Exercise description:
Reproduce every one of the entries below word for word, leaving the pictures out of your answer.

Dataset records:
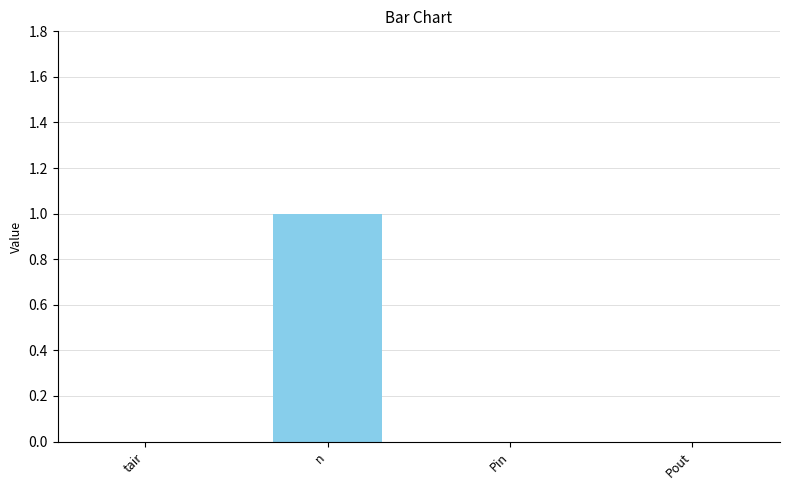

At which category does the chart reach its peak across all series?

n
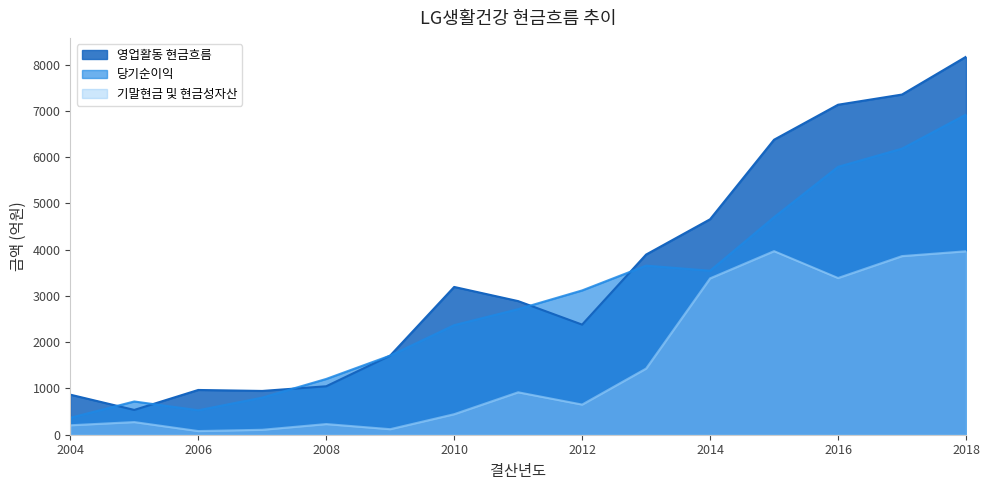

True or false: 당기순이익 and 기말현금 및 현금성자산 intersect in this chart.

False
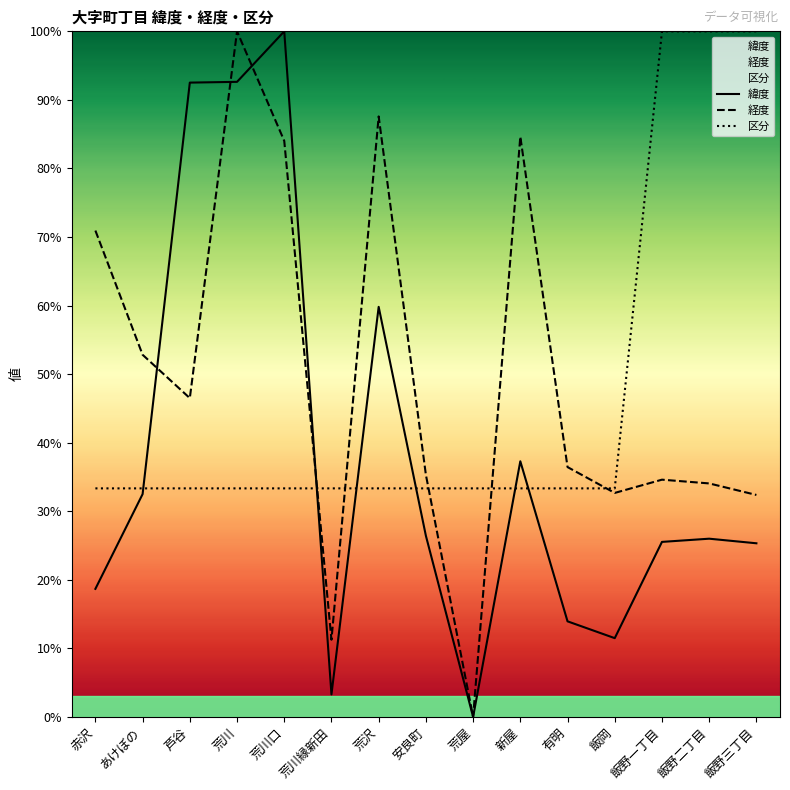

Read the 区分 value at 芦谷.

33.3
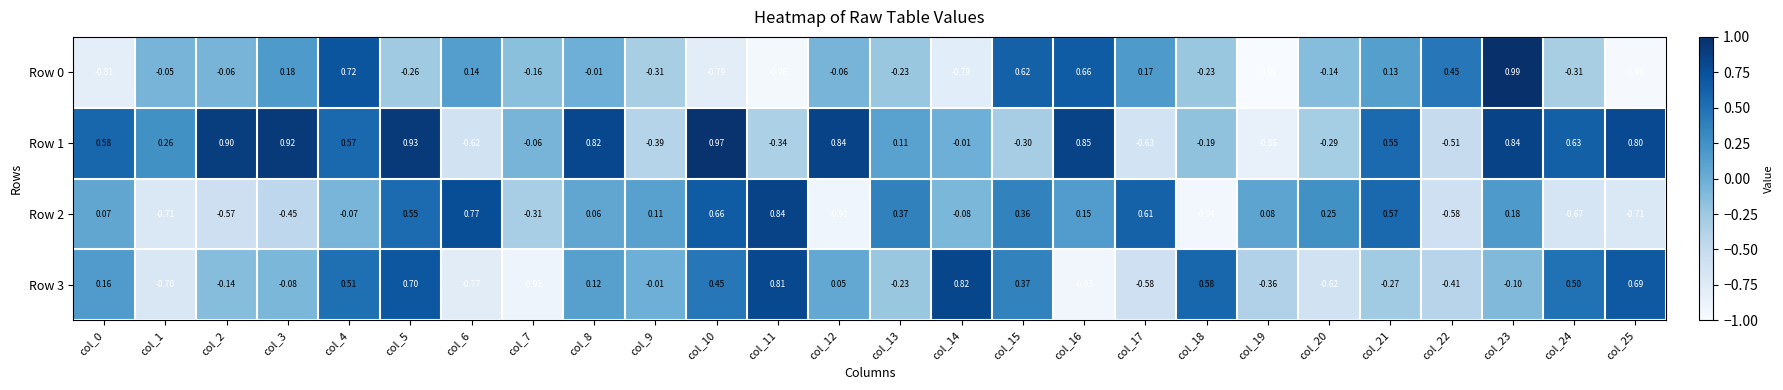

Which label corresponds to the largest value in the chart?

col_23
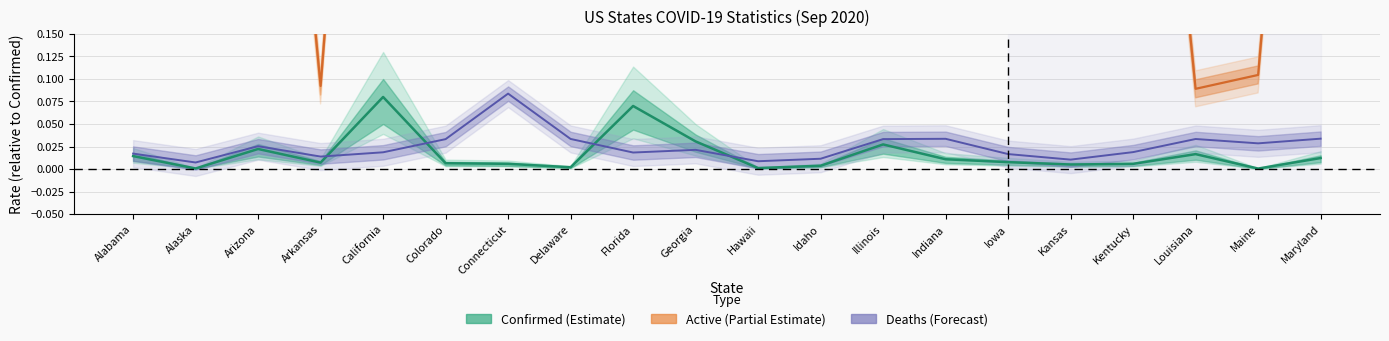

How many categories are shown in the chart?

20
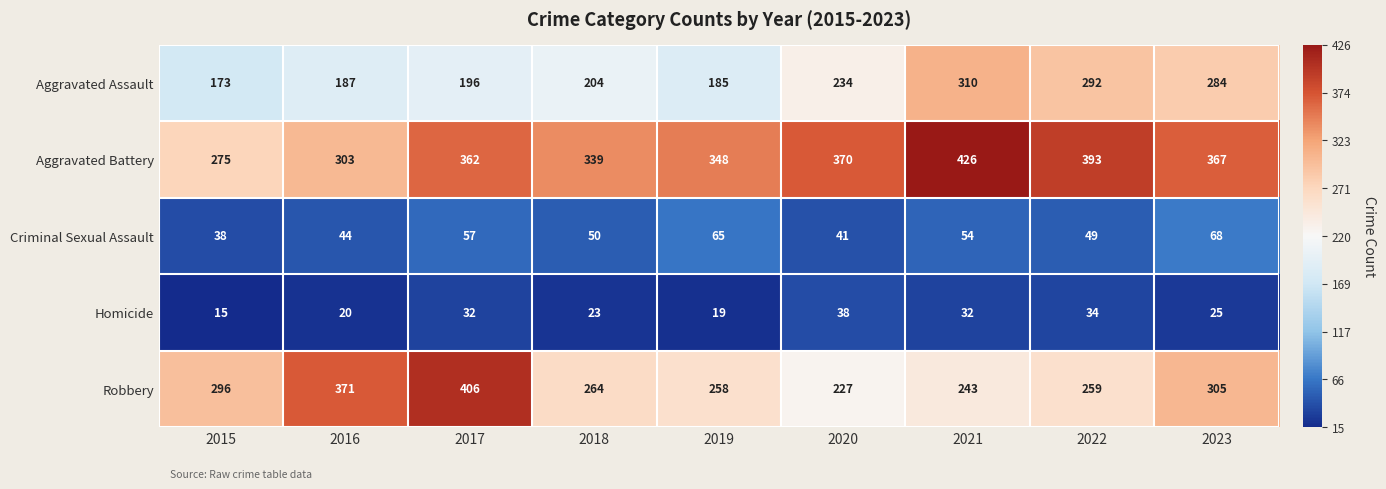

What is the approximate value of Aggravated Assault at 2017, to the nearest 50?

200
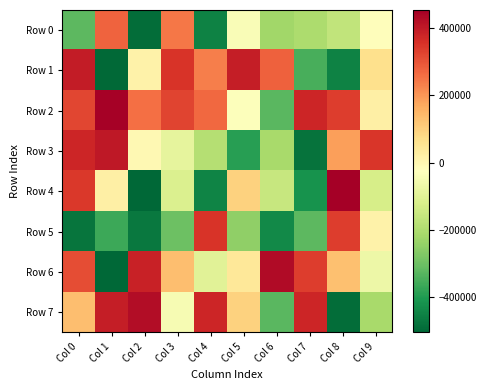

Reading left to right, transcribe all the data shown in this chart.

Row 0: Col 0=-322903.4	Col 1=276877.6	Col 2=-491062.4	Col 3=243580.6	Col 4=-448915.4	Col 5=-37218.4	Col 6=-221408.4	Col 7=-204209.4	Col 8=-167042.4	Col 9=-20577.4
Row 1: Col 0=394558.6	Col 1=-499595.4	Col 2=11999.6	Col 3=348531.6	Col 4=232745.6	Col 5=390967.6	Col 6=280011.6	Col 7=-348204.4	Col 8=-449912.4	Col 9=67404.6
Row 2: Col 0=320753.6	Col 1=447235.6	Col 2=254830.6	Col 3=323617.6	Col 4=268514.6	Col 5=-31252.4	Col 6=-327119.4	Col 7=376606.6	Col 8=333919.6	Col 9=20205.6
Row 3: Col 0=374683.6	Col 1=401638.6	Col 2=-5248.4	Col 3=-87678.4	Col 4=-186822.4	Col 5=-388961.4	Col 6=-211147.4	Col 7=-481791.4	Col 8=184708.6	Col 9=345163.6
Row 4: Col 0=342184.6	Col 1=20760.6	Col 2=-503552.4	Col 3=-112876.4	Col 4=-447356.4	Col 5=96973.6	Col 6=-155982.4	Col 7=-417741.4	Col 8=452764.6	Col 9=-126502.4
Row 5: Col 0=-477599.4	Col 1=-365592.4	Col 2=-468270.4	Col 3=-299993.4	Col 4=348842.6	Col 5=-248446.4	Col 6=-436451.4	Col 7=-323514.4	Col 8=335728.6	Col 9=13676.6
Row 6: Col 0=308415.6	Col 1=-504438.4	Col 2=384092.6	Col 3=133016.6	Col 4=-100316.4	Col 5=43021.6	Col 6=428819.6	Col 7=336024.6	Col 8=127972.6	Col 9=-68763.4
Row 7: Col 0=132717.6	Col 1=390329.6	Col 2=425075.6	Col 3=-46865.4	Col 4=375025.6	Col 5=94463.6	Col 6=-326882.4	Col 7=376086.6	Col 8=-489843.4	Col 9=-212492.4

Output:
At which category does the chart reach its peak across all series?

n

True or false: 당기순이익 and 기말현금 및 현금성자산 intersect in this chart.

False

Read the 区分 value at 芦谷.

33.3

Which label corresponds to the largest value in the chart?

col_23

How many categories are shown in the chart?

20

What is the approximate value of Aggravated Assault at 2017, to the nearest 50?

200

Reading left to right, transcribe all the data shown in this chart.

Row 0: Col 0=-322903.4	Col 1=276877.6	Col 2=-491062.4	Col 3=243580.6	Col 4=-448915.4	Col 5=-37218.4	Col 6=-221408.4	Col 7=-204209.4	Col 8=-167042.4	Col 9=-20577.4
Row 1: Col 0=394558.6	Col 1=-499595.4	Col 2=11999.6	Col 3=348531.6	Col 4=232745.6	Col 5=390967.6	Col 6=280011.6	Col 7=-348204.4	Col 8=-449912.4	Col 9=67404.6
Row 2: Col 0=320753.6	Col 1=447235.6	Col 2=254830.6	Col 3=323617.6	Col 4=268514.6	Col 5=-31252.4	Col 6=-327119.4	Col 7=376606.6	Col 8=333919.6	Col 9=20205.6
Row 3: Col 0=374683.6	Col 1=401638.6	Col 2=-5248.4	Col 3=-87678.4	Col 4=-186822.4	Col 5=-388961.4	Col 6=-211147.4	Col 7=-481791.4	Col 8=184708.6	Col 9=345163.6
Row 4: Col 0=342184.6	Col 1=20760.6	Col 2=-503552.4	Col 3=-112876.4	Col 4=-447356.4	Col 5=96973.6	Col 6=-155982.4	Col 7=-417741.4	Col 8=452764.6	Col 9=-126502.4
Row 5: Col 0=-477599.4	Col 1=-365592.4	Col 2=-468270.4	Col 3=-299993.4	Col 4=348842.6	Col 5=-248446.4	Col 6=-436451.4	Col 7=-323514.4	Col 8=335728.6	Col 9=13676.6
Row 6: Col 0=308415.6	Col 1=-504438.4	Col 2=384092.6	Col 3=133016.6	Col 4=-100316.4	Col 5=43021.6	Col 6=428819.6	Col 7=336024.6	Col 8=127972.6	Col 9=-68763.4
Row 7: Col 0=132717.6	Col 1=390329.6	Col 2=425075.6	Col 3=-46865.4	Col 4=375025.6	Col 5=94463.6	Col 6=-326882.4	Col 7=376086.6	Col 8=-489843.4	Col 9=-212492.4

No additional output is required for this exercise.